Du point de vue de votre gardien de ruminants, c’est la fourberie, la duplicité, le «caméléonnage» des uns et des autres qui entravent le retour de la paix dans notre pays. Vous suivez sûrement avec le berger les transhumances entre les mouvements armés. Aujourd’hui, c’est la Plateforme, demain la CMA.
Au Nord du Mali, les chefs de fractions, les notabilités locales, les leaders religieux sont sous pression, menacés dans leur existence par les principaux acteurs armés qui sont comme dans une course aux voix (pas pour gagner une élection, mais pour se faire passer comme le plus représentatif afin de se tailler la part du lion dans les retombées de l’accord). Ils migrent donc au gré de la force présente du jour. Alors qu’au sein même des mouvements, les trahisons se multiplient et les retournements de veste deviennent monnaie courante.
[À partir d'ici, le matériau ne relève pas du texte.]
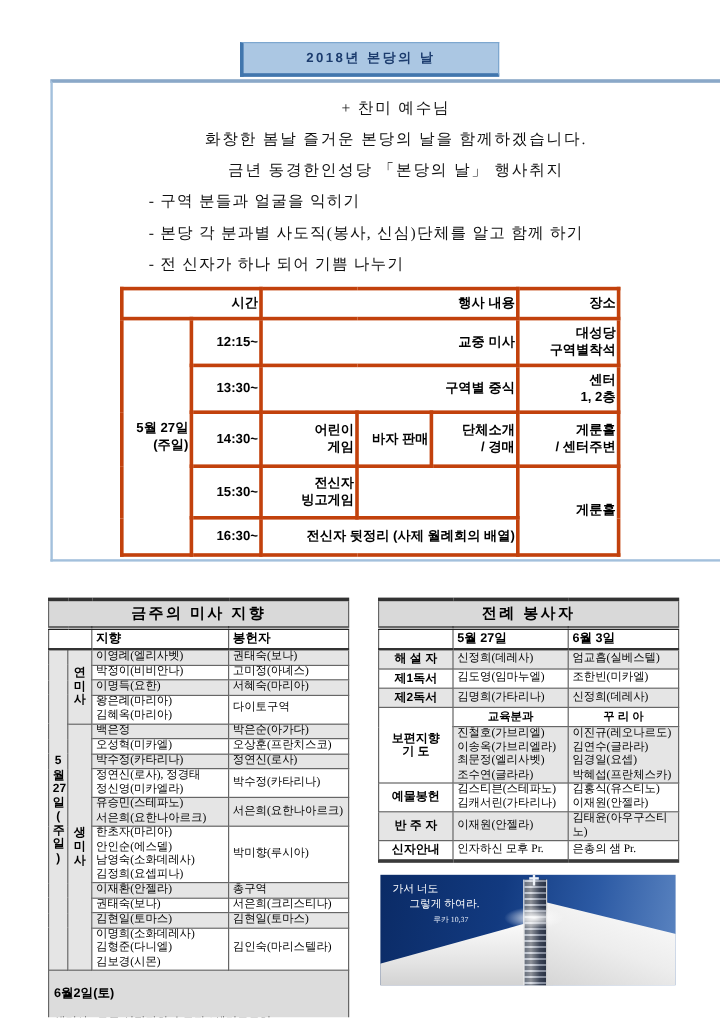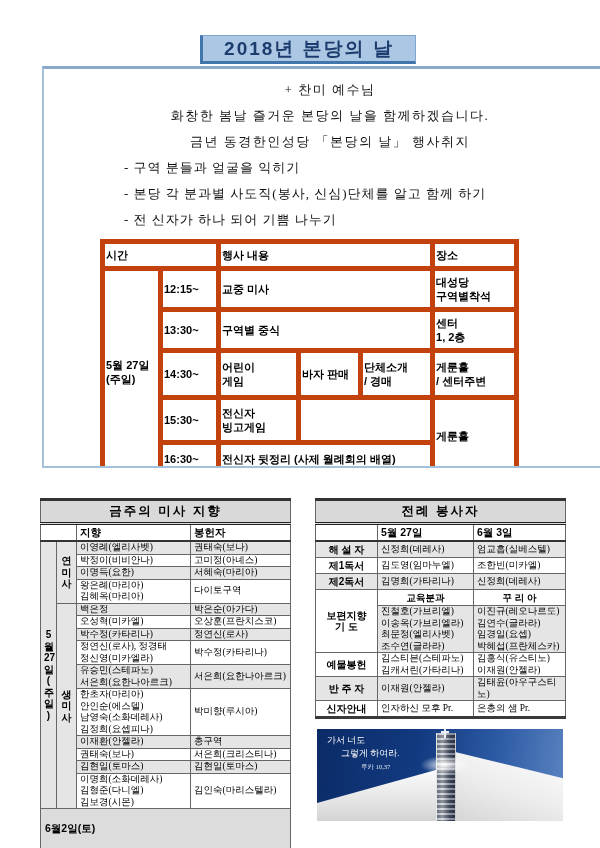"2018년 본당의 날" .title-box { font-size: 19px -> 11px }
Nous suivons tous comment Me Harouna Toureh se plie en deux aujourd’hui à Tombouctou pour amener la communauté Songhoy dans le juron de la CMA. Il développe certes un argumentaire compréhensible et ingurgitable par des communautés qui ont souffert des exactions d’éléments incontrôlés se réclamant d’autres mouvements, mais de là à opérer une telle volte-face, on peut rester perplexe et se demander si cet homme doit mériter la confiance de la CMA. Cette CMA que certains combattent dans les écrits sans élégance (et qui a toujours répondu avec retenue), mais dont ils reconnaissent une qualité : le pouvoir de contrôle sur ses troupes. Toutes choses qui la rendent attrayante aux yeux de certaines populations, notamment celles du nord, qui ne cherchent par ces temps que la quiétude et la sécurité de leurs biens.
Quiétude et sécurité sont deux états qui risquent fort de créer une empathie pour ceux que l’on nomme des terroristes et qui s’appellent eux-mêmes djihadistes. Ces combattants de l’ombre, ces fantômes guérilleros risquent aujourd’hui de se faire une place dans le cœur d’une partie de la population. Dans certains pâturages, ils rencontrent des bergers et les assurent qu’ils ne les combattent point. Ils disent même ne pas combattre l’État, mais ceux qui les ont combattus ou qui ont perpétré des exactions contre les leurs. Ce discours est digestible et a le mérite de leur assurer une cohabitation pacifique avec les gens du terroir et donc une assurance de pouvoir compter sur la population comme couverture. Il nous revient donc de le mettre à l’épreuve et de négocier avec eux une paix durable et profitable pour tous. Car il ne sert à rien de se cacher le soleil avec une paume de la main. Nous ne sommes point en position de force pour nous imposer par la force.
Ce n’est pas une leçon, mais un point de vue de celui dont les ancêtres ont toujours humé l’odeur médicale des urines des bovins d’autrui qu’ils gardaient.
Il est interdit aux forgerons et aux Bwa de commenter.